The effects of salary benchmarking
A wave of pay transparency laws aimed at reducing inequities is giving millions of workers access for the first time to information on the pay ranges potential employers will offer.
Yet comparing salary information is nothing new for employers. While U.S. antitrust law prohibits employers from directly sharing salary information with each other, most mid-sized and large companies routinely use aggregated data from third parties to get a read on the going rates.
The effects of this widespread practice, known as salary benchmarking, have never been systematically studied—until now. Following White House concerns that benchmarking may be used to suppress wages and benefits, a new study offers the first evidence on its impact on workers.
The study, which began in 2019, looked at starting pay offered to new hires at 586 firms that gained access to a benchmarking tool between January 2017 and March 2020. The online tool is easily searchable by job title and is based on real, aggregated, and anonymized payroll records of many millions of employees.
The conclusion: Benchmarking does not have a negative effect on pay for the average employee. While some salaries decrease and others increase after a company uses a benchmarking tool, salaries overall simply move closer to the benchmark.
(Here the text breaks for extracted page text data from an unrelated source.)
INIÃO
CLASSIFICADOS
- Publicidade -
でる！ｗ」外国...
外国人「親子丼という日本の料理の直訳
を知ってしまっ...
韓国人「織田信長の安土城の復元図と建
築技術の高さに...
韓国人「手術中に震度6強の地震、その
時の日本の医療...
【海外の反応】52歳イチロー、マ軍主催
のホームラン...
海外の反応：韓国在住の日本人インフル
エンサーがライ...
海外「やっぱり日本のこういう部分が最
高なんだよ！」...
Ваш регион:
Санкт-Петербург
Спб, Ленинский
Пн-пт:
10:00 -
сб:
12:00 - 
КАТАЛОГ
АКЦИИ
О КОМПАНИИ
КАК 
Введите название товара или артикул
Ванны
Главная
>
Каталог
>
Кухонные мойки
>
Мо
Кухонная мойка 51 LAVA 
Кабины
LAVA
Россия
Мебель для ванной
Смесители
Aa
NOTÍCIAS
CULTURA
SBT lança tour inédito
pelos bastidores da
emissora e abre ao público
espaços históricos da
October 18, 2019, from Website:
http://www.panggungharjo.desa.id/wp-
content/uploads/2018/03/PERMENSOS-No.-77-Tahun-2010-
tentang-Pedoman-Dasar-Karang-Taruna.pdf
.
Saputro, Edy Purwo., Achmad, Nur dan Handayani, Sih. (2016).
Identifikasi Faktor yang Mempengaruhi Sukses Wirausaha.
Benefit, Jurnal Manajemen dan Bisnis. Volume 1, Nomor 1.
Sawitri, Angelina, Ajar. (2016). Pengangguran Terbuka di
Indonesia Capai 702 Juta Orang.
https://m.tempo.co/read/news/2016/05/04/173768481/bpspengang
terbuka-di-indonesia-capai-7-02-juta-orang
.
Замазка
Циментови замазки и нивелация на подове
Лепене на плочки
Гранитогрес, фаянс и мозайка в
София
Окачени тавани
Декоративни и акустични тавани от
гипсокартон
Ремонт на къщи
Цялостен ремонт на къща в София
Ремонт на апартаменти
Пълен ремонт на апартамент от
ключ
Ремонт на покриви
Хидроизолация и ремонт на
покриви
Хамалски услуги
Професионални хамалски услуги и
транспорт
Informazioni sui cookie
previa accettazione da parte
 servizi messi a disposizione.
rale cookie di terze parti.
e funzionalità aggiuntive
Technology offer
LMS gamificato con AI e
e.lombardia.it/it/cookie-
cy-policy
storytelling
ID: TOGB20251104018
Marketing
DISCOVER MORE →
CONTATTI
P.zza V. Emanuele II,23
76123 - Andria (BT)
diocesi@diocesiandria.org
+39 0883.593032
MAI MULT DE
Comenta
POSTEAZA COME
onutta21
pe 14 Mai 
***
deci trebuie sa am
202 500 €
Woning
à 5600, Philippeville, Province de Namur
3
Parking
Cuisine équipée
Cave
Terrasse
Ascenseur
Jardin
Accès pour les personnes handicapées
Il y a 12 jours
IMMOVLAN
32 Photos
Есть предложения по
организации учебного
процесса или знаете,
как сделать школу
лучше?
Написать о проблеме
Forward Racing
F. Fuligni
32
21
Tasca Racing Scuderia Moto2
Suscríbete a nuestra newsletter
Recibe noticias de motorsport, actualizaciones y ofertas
“If there was a negative effect on salaries, it would be suggestive of anti-competitive effects,” says Associate Professor Ricardo Perez-Truglia, who authored the new National Bureau of Economic Research working paper with Zoe B. Cullen and Shengwu Li, both of Harvard University. “That’s not what we found. If anything, we see some small salary gains for low-skill
occupations.”
The researchers used aggregated data from the nation’s largest payroll processing firm to see how much employers paid new hires in hundreds of job categories before and after they used the payroll firm’s salary benchmarking tool. They found that employers paid new hires much closer to the median wage after searching the market rates for those job titles.
As a result, some new employees earned more and some earned less than they would have otherwise. “For the most part, they sort of cancel each other out,” says Perez-Truglia.